La ciudad es la materialidad en la que la pasión exagerada de sobrevivir se da. La ciudad y el otro, ese otro ajeno y desconocido, hostil y villano, pero del que se requiere, para que pueda mantenerse como espacio imaginado. Como espacio que persiste por su exclamación en el ruido: el lenguaje de la ciudad, el vació del sujeto incógnita que es presencia y también sombra.
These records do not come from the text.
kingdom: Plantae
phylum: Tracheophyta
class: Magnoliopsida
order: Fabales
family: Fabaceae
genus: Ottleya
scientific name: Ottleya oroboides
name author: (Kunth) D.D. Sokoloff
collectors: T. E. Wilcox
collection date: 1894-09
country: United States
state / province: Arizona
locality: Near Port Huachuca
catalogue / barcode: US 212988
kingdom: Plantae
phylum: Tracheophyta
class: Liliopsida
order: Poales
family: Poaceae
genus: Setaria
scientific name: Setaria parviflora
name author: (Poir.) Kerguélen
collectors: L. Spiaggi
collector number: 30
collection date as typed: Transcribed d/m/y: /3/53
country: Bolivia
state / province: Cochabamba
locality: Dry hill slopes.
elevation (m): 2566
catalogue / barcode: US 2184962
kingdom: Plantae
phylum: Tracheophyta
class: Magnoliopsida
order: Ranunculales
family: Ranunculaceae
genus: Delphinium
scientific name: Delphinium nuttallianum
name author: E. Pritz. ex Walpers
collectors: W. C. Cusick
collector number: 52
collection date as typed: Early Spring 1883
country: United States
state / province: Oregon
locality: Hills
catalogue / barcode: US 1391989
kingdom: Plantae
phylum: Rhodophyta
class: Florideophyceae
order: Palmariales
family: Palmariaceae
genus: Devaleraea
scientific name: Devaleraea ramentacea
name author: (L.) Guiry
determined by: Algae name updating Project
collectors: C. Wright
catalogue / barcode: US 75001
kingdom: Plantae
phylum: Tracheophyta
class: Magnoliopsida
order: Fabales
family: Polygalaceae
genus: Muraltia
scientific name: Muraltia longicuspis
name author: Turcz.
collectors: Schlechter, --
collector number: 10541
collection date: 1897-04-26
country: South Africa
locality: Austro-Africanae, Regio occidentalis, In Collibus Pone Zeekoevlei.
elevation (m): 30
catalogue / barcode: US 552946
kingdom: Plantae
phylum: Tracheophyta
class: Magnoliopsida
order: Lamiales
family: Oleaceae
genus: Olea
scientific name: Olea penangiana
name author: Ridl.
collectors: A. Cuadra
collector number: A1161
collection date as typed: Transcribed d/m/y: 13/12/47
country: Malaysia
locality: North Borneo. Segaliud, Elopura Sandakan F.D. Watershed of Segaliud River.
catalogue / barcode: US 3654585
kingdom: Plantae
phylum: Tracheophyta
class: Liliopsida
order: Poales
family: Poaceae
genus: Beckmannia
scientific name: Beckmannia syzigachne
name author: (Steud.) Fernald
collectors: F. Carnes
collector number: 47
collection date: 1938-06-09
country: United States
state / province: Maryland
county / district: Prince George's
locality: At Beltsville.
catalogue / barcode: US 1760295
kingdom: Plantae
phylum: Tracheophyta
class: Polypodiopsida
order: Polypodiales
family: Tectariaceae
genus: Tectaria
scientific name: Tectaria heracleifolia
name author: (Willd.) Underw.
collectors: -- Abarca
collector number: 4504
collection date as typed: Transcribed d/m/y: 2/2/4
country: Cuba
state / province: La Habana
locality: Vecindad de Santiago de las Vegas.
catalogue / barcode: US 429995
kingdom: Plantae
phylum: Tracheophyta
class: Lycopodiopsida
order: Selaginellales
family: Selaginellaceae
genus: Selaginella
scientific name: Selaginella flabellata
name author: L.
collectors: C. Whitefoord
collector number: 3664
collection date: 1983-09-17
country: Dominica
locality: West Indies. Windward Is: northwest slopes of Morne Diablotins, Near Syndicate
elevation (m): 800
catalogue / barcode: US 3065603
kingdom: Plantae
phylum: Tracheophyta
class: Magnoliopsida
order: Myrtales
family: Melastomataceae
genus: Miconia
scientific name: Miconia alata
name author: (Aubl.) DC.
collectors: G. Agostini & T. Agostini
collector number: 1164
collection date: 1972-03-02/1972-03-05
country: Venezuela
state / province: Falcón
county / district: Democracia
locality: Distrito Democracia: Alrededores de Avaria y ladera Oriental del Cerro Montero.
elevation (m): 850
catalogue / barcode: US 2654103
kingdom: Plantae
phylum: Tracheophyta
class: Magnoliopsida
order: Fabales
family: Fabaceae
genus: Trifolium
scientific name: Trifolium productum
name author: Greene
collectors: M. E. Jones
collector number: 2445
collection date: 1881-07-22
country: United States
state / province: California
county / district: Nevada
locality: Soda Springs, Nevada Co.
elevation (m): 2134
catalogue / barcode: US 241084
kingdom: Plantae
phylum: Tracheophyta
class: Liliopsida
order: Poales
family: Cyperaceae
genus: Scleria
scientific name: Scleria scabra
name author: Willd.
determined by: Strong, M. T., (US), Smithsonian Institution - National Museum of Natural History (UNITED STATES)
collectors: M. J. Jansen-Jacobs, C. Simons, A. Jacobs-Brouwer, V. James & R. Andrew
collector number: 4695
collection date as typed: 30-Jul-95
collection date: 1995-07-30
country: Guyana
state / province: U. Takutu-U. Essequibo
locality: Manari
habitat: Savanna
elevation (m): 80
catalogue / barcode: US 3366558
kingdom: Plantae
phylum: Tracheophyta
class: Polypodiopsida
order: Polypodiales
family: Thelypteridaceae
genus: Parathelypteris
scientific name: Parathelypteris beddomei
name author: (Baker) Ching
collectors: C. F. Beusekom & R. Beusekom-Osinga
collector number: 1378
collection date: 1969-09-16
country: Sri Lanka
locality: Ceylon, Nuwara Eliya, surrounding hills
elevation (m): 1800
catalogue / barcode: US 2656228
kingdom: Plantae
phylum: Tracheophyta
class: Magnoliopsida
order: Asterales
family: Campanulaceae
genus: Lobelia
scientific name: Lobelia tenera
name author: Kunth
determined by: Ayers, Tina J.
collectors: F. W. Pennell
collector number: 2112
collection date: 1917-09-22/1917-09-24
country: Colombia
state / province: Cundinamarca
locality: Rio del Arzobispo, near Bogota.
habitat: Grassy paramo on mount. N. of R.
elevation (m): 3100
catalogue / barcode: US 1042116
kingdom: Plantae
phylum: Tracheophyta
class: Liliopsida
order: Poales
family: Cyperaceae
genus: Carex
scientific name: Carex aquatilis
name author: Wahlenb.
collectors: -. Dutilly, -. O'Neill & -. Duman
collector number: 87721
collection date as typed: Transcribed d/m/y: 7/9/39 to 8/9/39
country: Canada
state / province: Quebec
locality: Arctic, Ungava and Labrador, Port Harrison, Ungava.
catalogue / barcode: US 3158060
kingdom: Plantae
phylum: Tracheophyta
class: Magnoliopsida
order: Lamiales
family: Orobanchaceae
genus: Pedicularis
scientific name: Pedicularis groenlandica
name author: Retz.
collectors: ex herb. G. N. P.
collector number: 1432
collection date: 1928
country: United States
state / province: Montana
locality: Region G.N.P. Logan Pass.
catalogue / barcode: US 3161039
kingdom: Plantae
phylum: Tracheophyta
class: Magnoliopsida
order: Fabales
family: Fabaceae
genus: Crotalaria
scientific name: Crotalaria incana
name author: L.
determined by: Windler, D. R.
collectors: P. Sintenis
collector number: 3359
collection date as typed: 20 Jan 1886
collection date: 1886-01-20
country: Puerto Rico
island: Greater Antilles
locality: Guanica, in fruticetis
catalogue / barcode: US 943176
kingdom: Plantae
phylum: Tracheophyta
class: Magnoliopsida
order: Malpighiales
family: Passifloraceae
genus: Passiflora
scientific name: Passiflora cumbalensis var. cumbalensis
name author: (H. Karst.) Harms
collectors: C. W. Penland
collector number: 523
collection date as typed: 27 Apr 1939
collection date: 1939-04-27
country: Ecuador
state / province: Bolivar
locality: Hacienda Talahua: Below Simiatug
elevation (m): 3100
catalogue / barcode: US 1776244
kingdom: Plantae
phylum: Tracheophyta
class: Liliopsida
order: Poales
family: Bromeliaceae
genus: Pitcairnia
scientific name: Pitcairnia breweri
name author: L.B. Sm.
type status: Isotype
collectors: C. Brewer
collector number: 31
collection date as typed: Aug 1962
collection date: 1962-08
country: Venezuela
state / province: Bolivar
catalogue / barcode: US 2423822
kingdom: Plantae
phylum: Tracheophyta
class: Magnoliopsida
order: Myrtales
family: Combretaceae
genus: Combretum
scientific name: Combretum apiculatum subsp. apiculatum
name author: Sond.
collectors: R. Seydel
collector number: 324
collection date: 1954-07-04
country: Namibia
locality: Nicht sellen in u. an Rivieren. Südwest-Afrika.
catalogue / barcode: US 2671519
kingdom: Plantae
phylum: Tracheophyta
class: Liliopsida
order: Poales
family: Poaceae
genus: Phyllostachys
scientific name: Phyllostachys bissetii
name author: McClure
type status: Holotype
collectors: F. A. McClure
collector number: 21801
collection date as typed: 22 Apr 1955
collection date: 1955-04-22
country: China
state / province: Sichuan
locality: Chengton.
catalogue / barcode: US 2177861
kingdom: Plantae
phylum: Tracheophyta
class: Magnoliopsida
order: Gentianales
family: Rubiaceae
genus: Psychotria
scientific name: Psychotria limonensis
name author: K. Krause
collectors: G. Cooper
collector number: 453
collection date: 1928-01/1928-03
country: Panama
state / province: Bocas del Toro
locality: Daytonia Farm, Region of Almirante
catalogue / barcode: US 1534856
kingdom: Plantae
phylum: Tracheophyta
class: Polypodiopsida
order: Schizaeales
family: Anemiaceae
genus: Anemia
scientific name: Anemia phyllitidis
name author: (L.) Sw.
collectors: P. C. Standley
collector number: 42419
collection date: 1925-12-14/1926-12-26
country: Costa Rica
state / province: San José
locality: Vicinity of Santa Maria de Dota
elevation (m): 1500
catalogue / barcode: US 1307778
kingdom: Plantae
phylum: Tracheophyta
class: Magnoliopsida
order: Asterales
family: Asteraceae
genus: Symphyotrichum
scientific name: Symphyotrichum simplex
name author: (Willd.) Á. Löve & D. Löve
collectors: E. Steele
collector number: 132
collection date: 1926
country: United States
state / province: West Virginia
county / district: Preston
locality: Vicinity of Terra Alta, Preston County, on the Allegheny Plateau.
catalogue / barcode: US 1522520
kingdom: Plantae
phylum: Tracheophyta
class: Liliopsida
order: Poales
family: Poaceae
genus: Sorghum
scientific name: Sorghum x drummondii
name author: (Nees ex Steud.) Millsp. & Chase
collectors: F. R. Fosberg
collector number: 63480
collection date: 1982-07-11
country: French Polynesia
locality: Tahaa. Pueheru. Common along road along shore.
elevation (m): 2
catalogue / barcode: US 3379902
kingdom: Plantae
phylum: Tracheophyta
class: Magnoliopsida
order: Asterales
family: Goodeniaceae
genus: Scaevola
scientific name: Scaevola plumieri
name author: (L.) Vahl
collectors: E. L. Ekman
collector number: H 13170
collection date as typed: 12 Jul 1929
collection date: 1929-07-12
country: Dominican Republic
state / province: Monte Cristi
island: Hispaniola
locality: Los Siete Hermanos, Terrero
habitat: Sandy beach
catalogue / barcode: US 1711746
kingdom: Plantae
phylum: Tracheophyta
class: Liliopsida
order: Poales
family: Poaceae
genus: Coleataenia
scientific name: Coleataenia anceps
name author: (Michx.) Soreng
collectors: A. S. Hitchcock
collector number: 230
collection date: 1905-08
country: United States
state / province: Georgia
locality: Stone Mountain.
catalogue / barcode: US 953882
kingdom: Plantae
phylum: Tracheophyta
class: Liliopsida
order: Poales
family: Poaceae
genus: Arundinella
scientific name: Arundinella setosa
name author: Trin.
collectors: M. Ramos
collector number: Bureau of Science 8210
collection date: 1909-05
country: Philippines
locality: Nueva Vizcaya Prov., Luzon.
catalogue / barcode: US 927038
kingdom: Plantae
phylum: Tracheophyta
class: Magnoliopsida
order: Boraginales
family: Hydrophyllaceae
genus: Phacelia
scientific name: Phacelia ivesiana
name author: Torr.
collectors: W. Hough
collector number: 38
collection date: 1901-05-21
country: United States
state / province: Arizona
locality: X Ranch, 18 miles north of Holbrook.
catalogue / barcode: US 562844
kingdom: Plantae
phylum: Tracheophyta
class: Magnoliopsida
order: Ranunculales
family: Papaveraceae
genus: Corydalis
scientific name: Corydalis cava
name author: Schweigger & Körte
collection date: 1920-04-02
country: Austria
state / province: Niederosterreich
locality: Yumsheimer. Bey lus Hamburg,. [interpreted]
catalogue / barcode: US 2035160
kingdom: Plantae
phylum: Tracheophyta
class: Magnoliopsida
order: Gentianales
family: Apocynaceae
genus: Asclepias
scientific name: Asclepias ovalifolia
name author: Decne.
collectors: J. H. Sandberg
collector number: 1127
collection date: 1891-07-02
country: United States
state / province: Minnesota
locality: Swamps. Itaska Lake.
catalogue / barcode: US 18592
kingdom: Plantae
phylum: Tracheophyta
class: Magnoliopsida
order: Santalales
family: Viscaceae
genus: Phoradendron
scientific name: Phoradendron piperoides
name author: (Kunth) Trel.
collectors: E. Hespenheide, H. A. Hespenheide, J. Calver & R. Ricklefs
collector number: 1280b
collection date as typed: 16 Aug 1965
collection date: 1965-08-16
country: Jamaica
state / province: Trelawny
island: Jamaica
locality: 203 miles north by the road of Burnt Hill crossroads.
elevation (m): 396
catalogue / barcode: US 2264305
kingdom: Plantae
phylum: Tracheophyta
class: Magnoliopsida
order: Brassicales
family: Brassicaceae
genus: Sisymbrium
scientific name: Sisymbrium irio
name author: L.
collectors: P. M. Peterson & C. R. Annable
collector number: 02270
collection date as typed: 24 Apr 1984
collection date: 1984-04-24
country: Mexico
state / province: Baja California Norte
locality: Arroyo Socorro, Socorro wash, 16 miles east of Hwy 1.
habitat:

Chimal deslumbra estas nuevas relaciones, sin caer en el discurso cosmopolita, al contrario, el posicionamiento de su perspectiva, no apunta al código de la selva convulsionada de cemento y apasionada de la individualidad existencial. Sino que recupera la sensación de sentirse acompañado, desde el compartir, que en algunos casos hasta esa forma se vuelve peligrosa. La energía de la confidencia que se anuda a un secreto que se gesta, o se mantiene, o se descubre es lo que sirve de recorte de la posibilidad de pensar lo fantástico. Ya que no se presenta la fantasía como algo posible y maravilloso, sino que más bien en la latente incomodidad de tener que pasar por la aceptación a la creencia árida de pensar que ese suceso es posible. Por lo tanto, lo que es posible en los relatos no es lo fantástico en esa su forma de aparición pirotécnica, sino que más bien se configura en la tensión de cada cuento como una forma de secreto; sobre de algo que solo uno y no los otros pueden ver.

Cuando parece que Ciudad Imaginada se configura en una formula sobre el manejo narrativo en torno al enigma del secreto entendido como ese juego unidireccional de alguien que contiene el poder de tener un tipo de certeza, frente al que desposee ese conocimiento. Aparece el cuento “La balanza” que se presenta como un símbolo para medir el peso de la estructura imaginada de la propuesta del libro. Logrando cambiar lo que parece que va ser una fórmula narrativa, al descubrimiento de una nueva perspectiva. En ese cuento el lector junto al que espía y parece que va consumar un secreto para posicionarse en la lógica de lo anterior del libro, es descubierto, golpeado y amenazado, y bajo una nueva nomenclatura emprende la posesión de crear un nuevo secreto, como un fuego que se propaga por la chispa final de un cigarro, cuando el aliento del fumador ya ha sido extinguido, para dar paso a lo que será la aparición de un fuego mayor, de un aliento incalculable. El final de ese cuento deja al lector en ascuas, con la historia evaporándose, y en la experiencia de lectura sin desenvolver la última palabra, quedando solo el impacto del fuego sobre el resultado final de la nada.

Ciudad Imaginada es un libro que garantiza una experiencia fascinante al lector, que lo obliga a mirar su imaginada vida, pero despojándose de sus ideales referencias. En eso se va reafirmando la elección del habitar el mundo; el dolor antes que la nada. Algo imaginado antes que la pérdida de una historia.